Le jazz Indjun de Christian Scott aTunde Adjuah explose live avec Axiom
Vrai bonheur d’écoute que cet Axiom live joué/enregistré en mars dernier au Blue Note de New York par le groupe de Christian Scott aTunde Adjuah. Entre la reprise du Guinnevere de Crosby à la sauce Miles électrique et ses propres explorations jazzistiques pleines de percussions, flûtes véloces et claviers ébouriffés, on tient là un truc passionnant, vivant et qui fait chaud au corps comme au cœur.
La stretch music du trompettiste de la Nouvelle-Orléans consiste à étirer le jazz et à y fondre des genres similaires d'origine africaine et afro-américaine comme les percussions ouest-africaines, les styles afro-caribéens, le hip-hop et la musique de fanfare.
Les axiomes sont essentiellement des postulats sur lesquels repose une structure définie de manière abstraite, une déclaration ou une proposition considérée comme manifestement vraie... Les axiomes servent de point de départ à d'autres raisonnements et arguments. Il est difficile de trouver un corrélatif plus approprié au jazz et à la musique expansive... La musique extensible ( stretch = étirer) , en particulier dans un contexte live.
Chief Christian Scott aTunde Adjuah, à propos de son concept de Strecht Music et du titre Axiom
Passé sous le radar jusqu’à présent, alors qu’il est actif depuis 2012, mettons derechef un coup de projo sur le sieur Christian Scott, trompettiste et chef d’orchestre de son état, responsable d’albums sur Concord depuis 2012 et trois fois nominé aux Grammy Awards pour l’excellence de sa démarche iconoclaste.
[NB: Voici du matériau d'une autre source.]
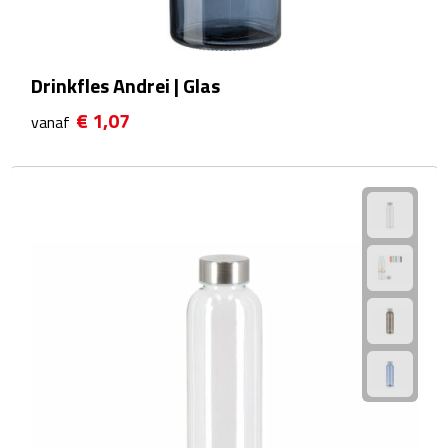
Plastic bekers
Drinkfles Andrei | Glas
Reisbekers
€ 1,07
vanaf
Thermosbekers
Drinkflessen
Opvouwbare drinkfles
Drinkflessen met karabijnhaak
Sportflessen
Thermosflessen
Waterflesjes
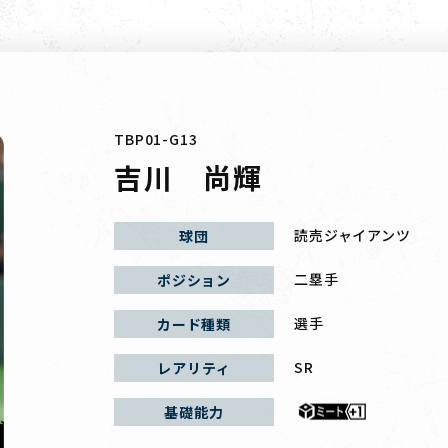
TBP01-G13
吉川 尚輝
読売ジャイアンツ
球団
二塁手
ポジション
選手
カード種類
SR
レアリティ
基礎能力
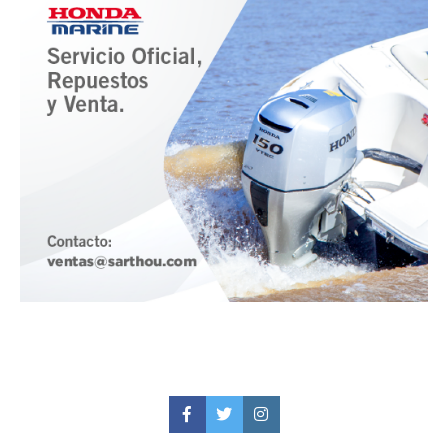
Facebook
Twitter
Instagram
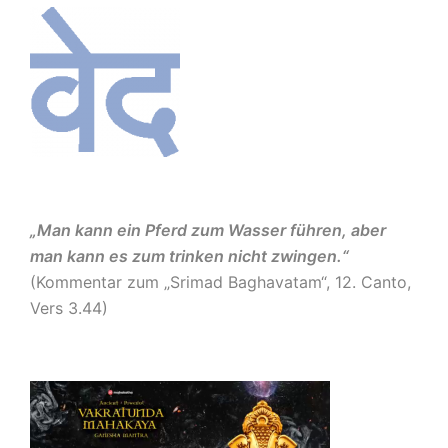
„Man kann ein Pferd zum Wasser führen, aber
man kann es zum trinken nicht zwingen.“
(Kommentar zum „Srimad Baghavatam“, 12. Canto,
Vers 3.44)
En effet, ce dernier, qui mixe avec un plaisir constant musique organique et électronique dans ses compositions, délivre ici un live d’excellente facture poussé par un septuor qui en veut : la flûtiste Elena Pinderhughes, le saxophoniste alto Alex Han, le percussionniste Weedie Braimah, Lawrence Fields (piano, claviers), le bassiste Kris Funn et le batteur Corey Fonville ; quand le leader joue de la trompette, de la trompette Adjuah, de la sirène et du bugle inversé. C'est la combinaison des sons engageants du leader, de ceux de l'ancien monde, du mélange des joueurs de première ligne (à la manière de la Nouvelle Orléans) et des percussions entraînantes, en particulier celles de Braimah, qui rendent le son de ce groupe si unique et emballant, à pousser le vieux jazz/funk/électro sur de nouveaux sentiers spirituels.
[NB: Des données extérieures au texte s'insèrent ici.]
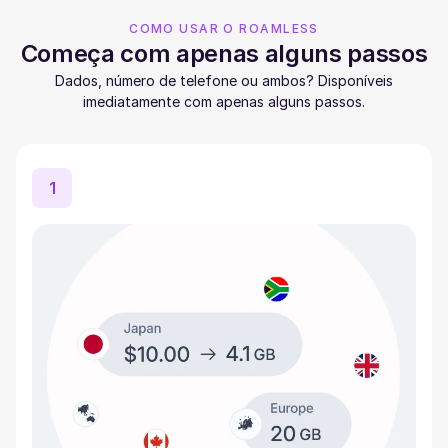
COMO USAR O ROAMLESS
Começa com apenas alguns passos
Dados, número de telefone ou ambos? Disponíveis
imediatamente com apenas alguns passos.
1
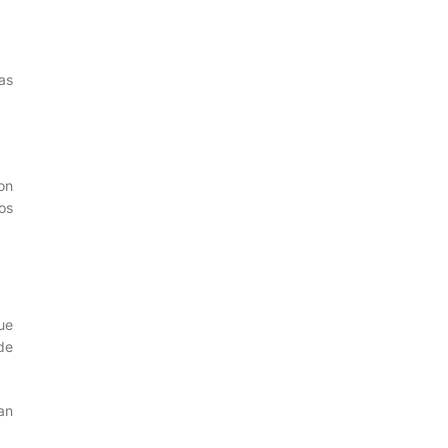
as
on
os
ue
de
an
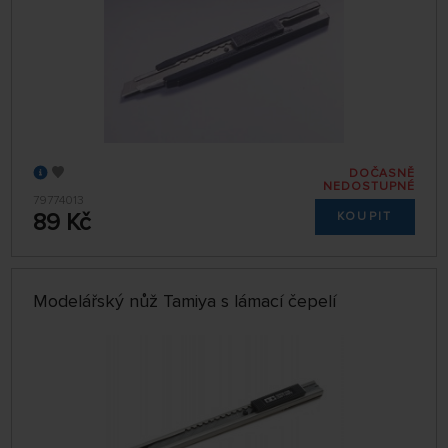
DOČASNĚ
NEDOSTUPNÉ
79774013
89 Kč
KOUPIT
Modelářský nůž Tamiya s lámací čepelí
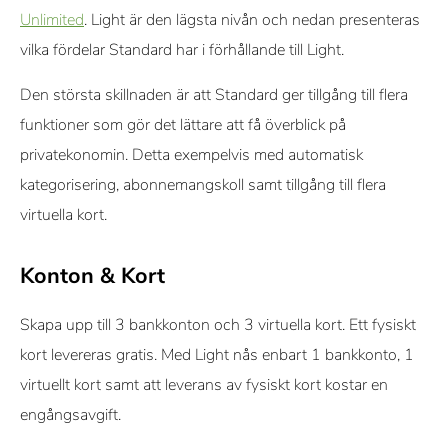
Unlimited
. Light är den lägsta nivån och nedan presenteras
vilka fördelar Standard har i förhållande till Light.
Den största skillnaden är att Standard ger tillgång till flera
funktioner som gör det lättare att få överblick på
privatekonomin. Detta exempelvis med automatisk
kategorisering, abonnemangskoll samt tillgång till flera
virtuella kort.
Konton & Kort
Skapa upp till 3 bankkonton och 3 virtuella kort. Ett fysiskt
kort levereras gratis. Med Light nås enbart 1 bankkonto, 1
virtuellt kort samt att leverans av fysiskt kort kostar en
engångsavgift.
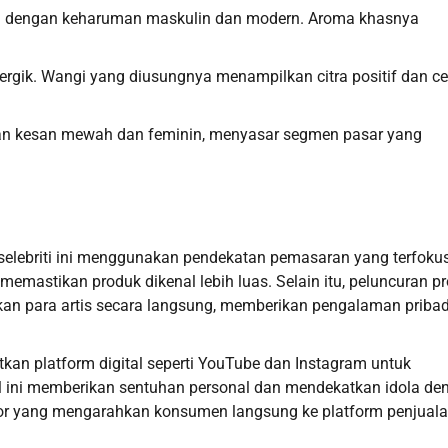
fum dengan keharuman maskulin dan modern. Aroma khasnya
rgik. Wangi yang diusungnya menampilkan citra positif dan ce
engan kesan mewah dan feminin, menyasar segmen pasar yang
 selebriti ini menggunakan pendekatan pemasaran yang terfokus
 memastikan produk dikenal lebih luas. Selain itu, peluncuran p
rkan para artis secara langsung, memberikan pengalaman pribad
aatkan platform digital seperti YouTube dan Instagram untuk
l ini memberikan sentuhan personal dan mendekatkan idola de
sor yang mengarahkan konsumen langsung ke platform penjual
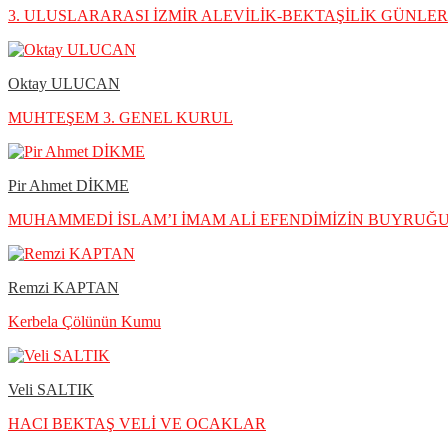
3. ULUSLARARASI İZMİR ALEVİLİK-BEKTAŞİLİK GÜNLERİ 
Oktay ULUCAN
MUHTEŞEM 3. GENEL KURUL
Pir Ahmet DİKME
MUHAMMEDİ İSLAM’I İMAM ALİ EFENDİMİZİN BUYRU
Remzi KAPTAN
Kerbela Çölünün Kumu
Veli SALTIK
HACI BEKTAŞ VELİ VE OCAKLAR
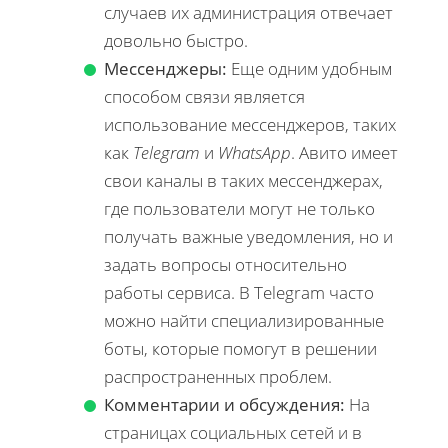
случаев их администрация отвечает
довольно быстро.
Мессенджеры:
Еще одним удобным
способом связи является
использование мессенджеров, таких
как
Telegram
и
WhatsApp
. Авито имеет
свои каналы в таких мессенджерах,
где пользователи могут не только
получать важные уведомления, но и
задать вопросы относительно
работы сервиса. В Telegram часто
можно найти специализированные
боты, которые помогут в решении
распространенных проблем.
Комментарии и обсуждения:
На
страницах социальных сетей и в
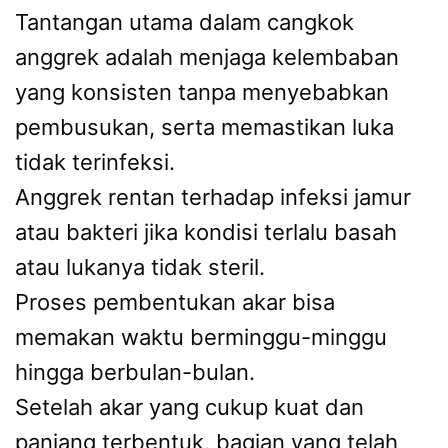
Tantangan utama dalam cangkok
anggrek adalah menjaga kelembaban
yang konsisten tanpa menyebabkan
pembusukan, serta memastikan luka
tidak terinfeksi.
Anggrek rentan terhadap infeksi jamur
atau bakteri jika kondisi terlalu basah
atau lukanya tidak steril.
Proses pembentukan akar bisa
memakan waktu berminggu-minggu
hingga berbulan-bulan.
Setelah akar yang cukup kuat dan
panjang terbentuk, bagian yang telah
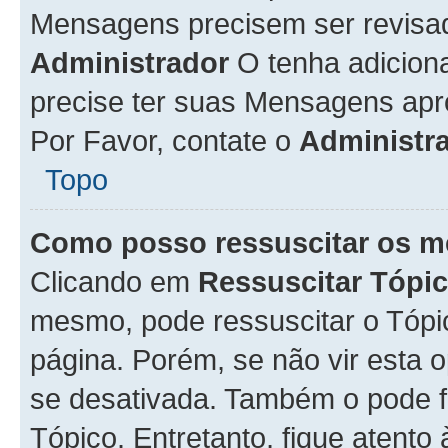
Mensagens precisem ser revisa
Administrador
O tenha adicion
precise ter suas Mensagens apr
Por Favor, contate o
Administr
Topo
Como posso ressuscitar os m
Clicando em
Ressuscitar Tópi
mesmo, pode ressuscitar o Tópi
página. Porém, se não vir esta 
se desativada. Também o pode 
Tópico. Entretanto, fique atento 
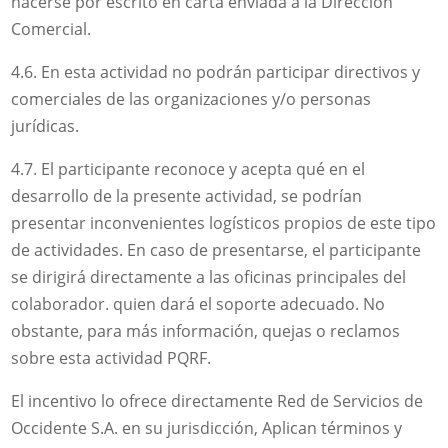
hacerse por escrito en carta enviada a la Dirección
Comercial.
4.6. En esta actividad no podrán participar directivos y
comerciales de las organizaciones y/o personas
jurídicas.
4.7. El participante reconoce y acepta qué en el
desarrollo de la presente actividad, se podrían
presentar inconvenientes logísticos propios de este tipo
de actividades. En caso de presentarse, el participante
se dirigirá directamente a las oficinas principales del
colaborador. quien dará el soporte adecuado. No
obstante, para más información, quejas o reclamos
sobre esta actividad PQRF.
El incentivo lo ofrece directamente Red de Servicios de
Occidente S.A. en su jurisdicción, Aplican términos y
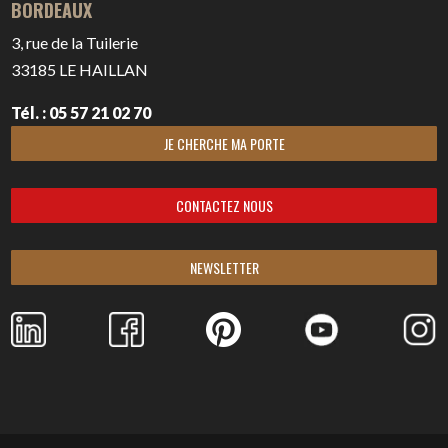
BORDEAUX
3, rue de la Tuilerie
33185
LE HAILLAN
Tél. : 05 57 21 02 70
JE CHERCHE MA PORTE
CONTACTEZ NOUS
NEWSLETTER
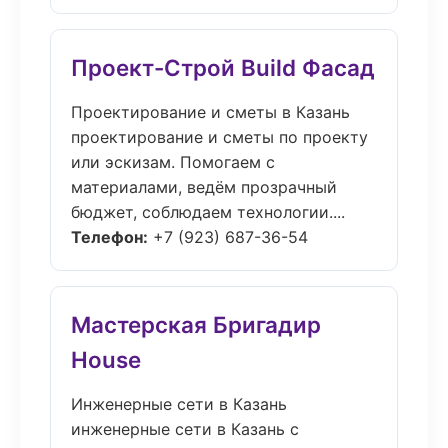
Проект-Строй Build Фасад
Проектирование и сметы в Казань
проектирование и сметы по проекту
или эскизам. Помогаем с
материалами, ведём прозрачный
бюджет, соблюдаем технологии....
Телефон:
+7 (923) 687-36-54
Мастерская Бригадир
House
Инженерные сети в Казань
инженерные сети в Казань с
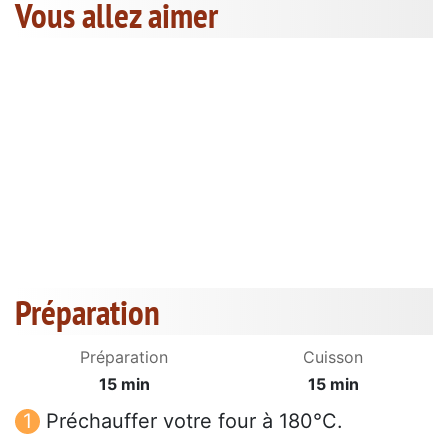
Vous allez aimer
Préparation
Préparation
Cuisson
15 min
15 min
Préchauffer votre four à 180°C.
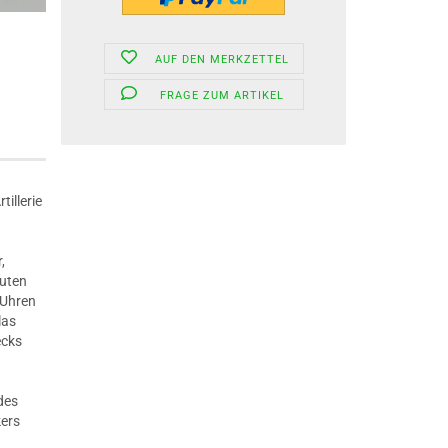
AUF DEN MERKZETTEL
FRAGE ZUM ARTIKEL
illerie
,
nuten
 Uhren
las
ecks
des
kers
Si vous êtes un peu au courant des évolutions de la musique néo-orléanaise, de Dr John aux Meters en passant par le Professor Longhair qui tous s’inspirent de la musique des Black Indians, la population première du lieu, résultat du croisement des indiens et des esclaves ayant rejoint les tribus indiennes locales pour fuir l’esclavage, dont le mix culturel fait l’originalité du lieu comme des sons qui y sont produits, mêlant deux traditions à l’origine du jazz. Or, il s’avère que Chief Christian Scott aTunde Adjuah vient juste d’être intronisé Chieftain et Idi de la nation Xodokan des Black Masking Nations de la Nouvelle-Orléans. Well, le futur ne date pas d’hier … Et la démarche du chief n’a que peu à voir avec le funk, même si on le retrouve en concentré à certains endroits ( sur Diaspora), elle pousse le jazz vers une nouvelle multiplicité à la fois ancienne dans l’instrumentation et moderne dans son emploi de l’électronique comme recours, mais jamais fin. Assez conscient de sa démarche, il affirme que le jazz est un terme péjoratif, déclarant plutôt que "nous sommes récemment entrés dans le deuxième siècle de la musique créative et improvisée et que ce soir est une réévaluation de ce que nous jouons et pourquoi nous le jouons. Une nouvelle relation a été créée..." Même si, individuellement les membres du septuor, sonnent comme les musiciens d'une formation jazz, mais collectivement, créent une approche beaucoup plus contemporaine qui mélange des aspects de ce que Scott a un jour appelé le "trip hop" avec les conventions urbaines, les rythmes africains et des sentiments puissants.
Ok, le mot à la mode est spiritual jazz - et on est en plein dedans - mais je garde l’impression qu’à vouloir utiliser des tiroirs pour ranger la musique, elle finit toujours par déborder et traverser le fond du placard pour aller dire ailleurs de quoi elle vit et à propos de quoi elle s’exprime. Là, le chief vous facilite la tache : on parle des Black Indians et de leur actualité musicale. A écouter en boucle et je n’en dirais pas plus pour découvrir d’abord et apprécier le son, passée la découverte que cache l’immédiateté de la première sensation.